Artist: Die Apokalyptischen Reiter
Title: Moral & Wahnsinn
Type: Album
Label: Nuclear Blast
Die Apokalyptischen Reiter is a band that has changed massively from their early days, not just with various guitarists, but also in style. I’ll happily admit to anyone who asks, their early work left me cold, being black metal screams tempered with some folk styling, so for many years I didn’t give them a listen. All this was changed by their fantastic 2009 performance at Bloodstock Open Air, where their sheer infectious joy as well as musicianship blew me away, and had me searching out their CDs, as well as trekking all the way to Edinburgh to see them in 2010 when I couldn’t make their London show. Those shows were in support of their fantastic ‘Licht’ album, and ‘Moral & Wahnsinn’, (Morality and Insanity) is their 2011 follow up.
Dyed in the wool fans of the band’s early work will doubtless be disappointed by the new CD, moving even further away from their early works, featuring Fuchs’ vocals at their cleanest, and encompassing a host of non metal influences. ‘Die Boten’ has a positively Hispanic feel, whilst tribal drums open ‘Gib dich hin’ before the guitars pile in. This is even further enhanced by the mariachi horns of ‘Dir gehort nichts’ accompanying a dominant piano during the stripped back verses. All sacrilege to the hardcore metaller, but it’s infectiously composed, and the band’s enthusiasm for their material shines throughout.
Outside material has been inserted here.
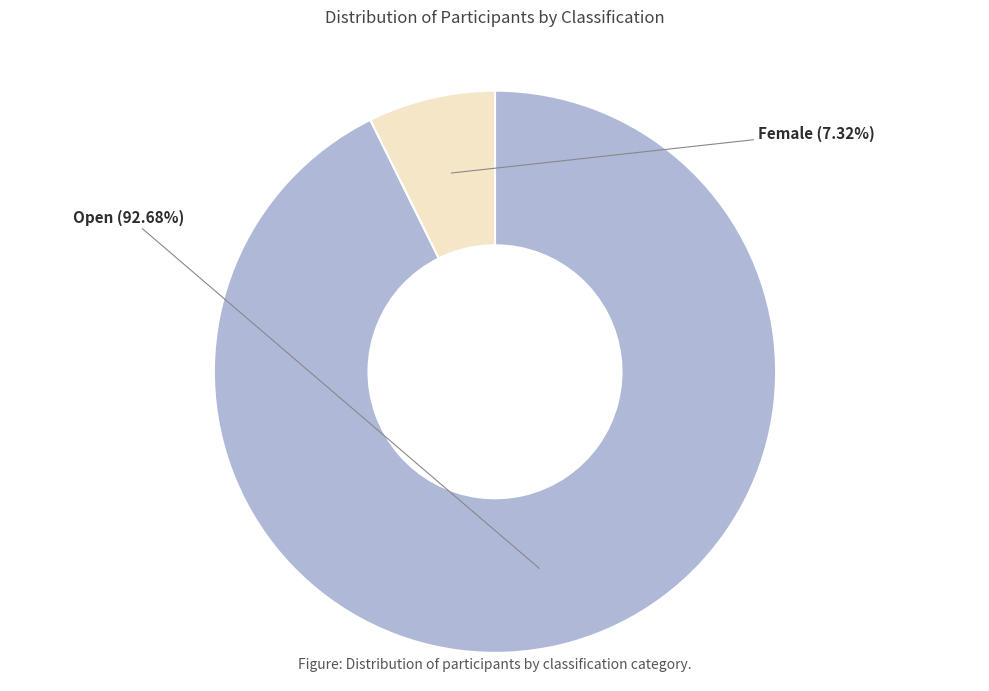

What percentage is NOT represented by Female?

92.7%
In ‘Dr. Pest’, a track named for the band’s gimp suited and whip wielding keyboard player, the band sounds at their most stereotypically Teutonic. Kicking off with a dark brooding intro melting into almost ballad like choruses, but with an undertone of a militaristic marching beat to the drums, it builds into the operatic crescendos of the chorus, a positively bombastic combination of strings and choral backing, played over a goose stepping guitar progression. Title track ‘Moral & Wahnsinn’ starts out with the hardest metal guitar riffs of the album before a funky beat breaks through, a light counterpoint to Fuchs’ growlingly spoken lyrics.
Eclectic is a word that is overused, especially when describing acts like Die Apokalyptischen Reiter, but it is so appropriate, that even if I ate a thesaurus I couldn’t find a better one. From flamenco, to opera, to traditional metal, and even a nod to their black roots in the guitar work and shouted vocals of ‘Erwache’, the band refuse to be restricted to one genre, playing what they want, and laying it out for the public to take it or leave it. Me, I’m a convert to the band, and would encourage anyone to buy this album and get to their shows. Even when they played to a scant 200 last time I saw them, the band played like they were headlining a stadium, bringing fireworks, both metaphysical and real, waving the flag, and displaying an impossible to fake enthusiasm. This shines through in their music, so don’t worry that it’s sung in German, just enjoy.